● Your goal
Copy out every line of text in the entries below word for word, but leave out the pictures.

* * * * *

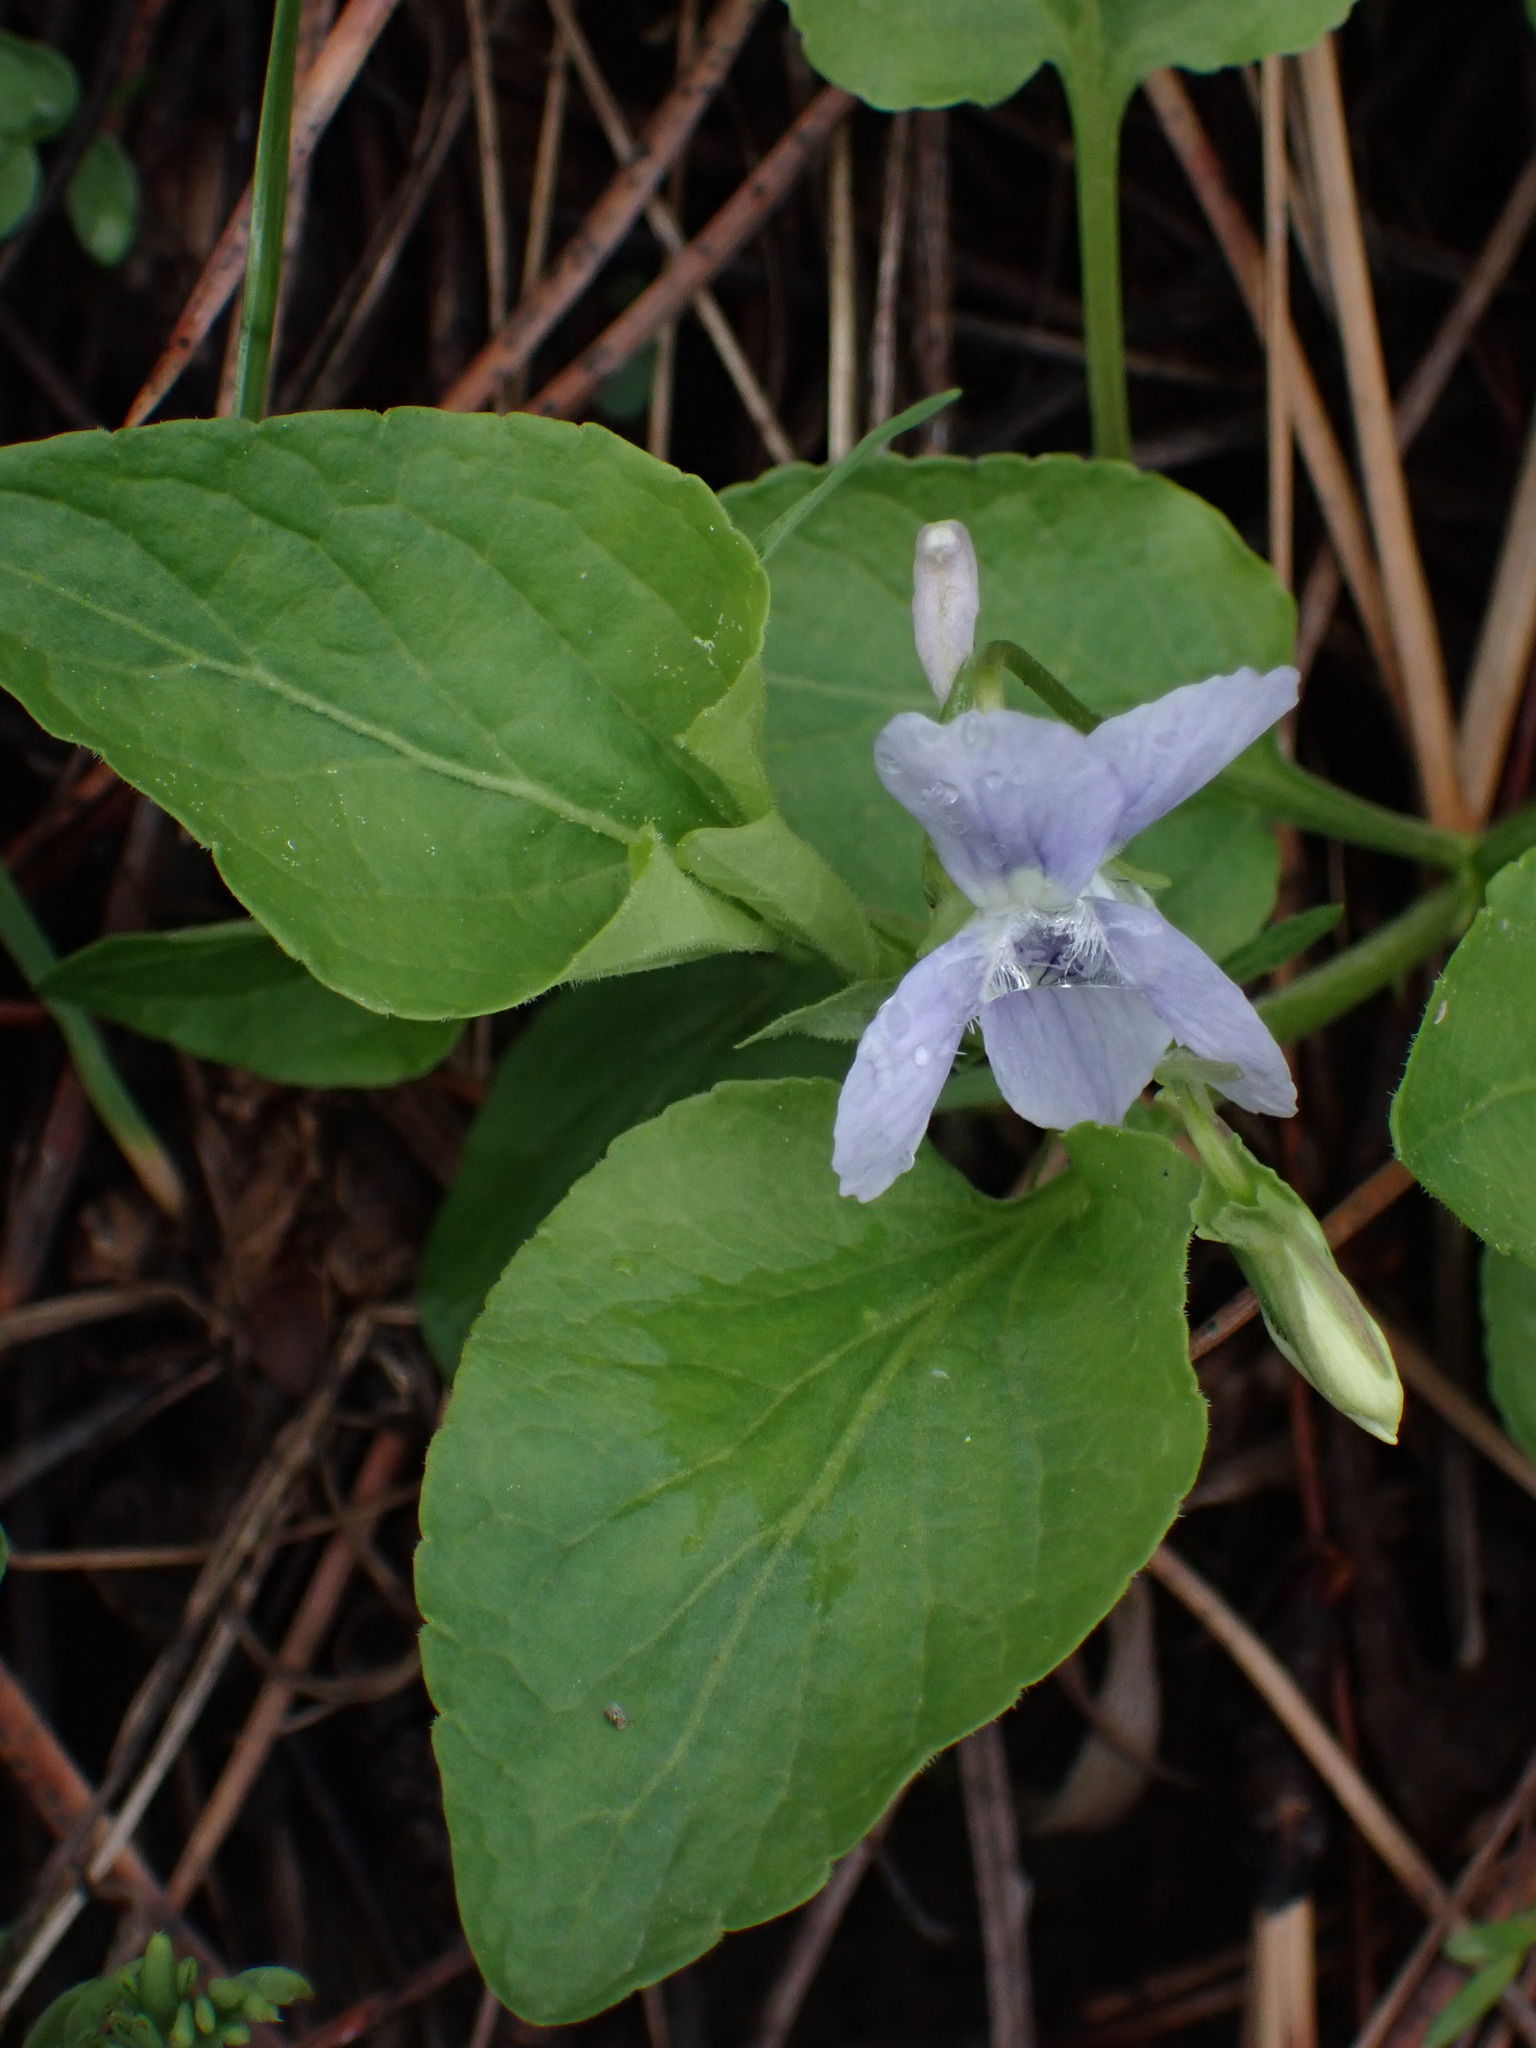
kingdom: Plantae
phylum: Tracheophyta
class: Magnoliopsida
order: Malpighiales
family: Violaceae
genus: Viola
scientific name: Viola adunca
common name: Sand violet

* * * * *

● Completed task
kingdom: Plantae
phylum: Tracheophyta
class: Magnoliopsida
order: Malpighiales
family: Violaceae
genus: Viola
scientific name: Viola adunca
common name: Sand violet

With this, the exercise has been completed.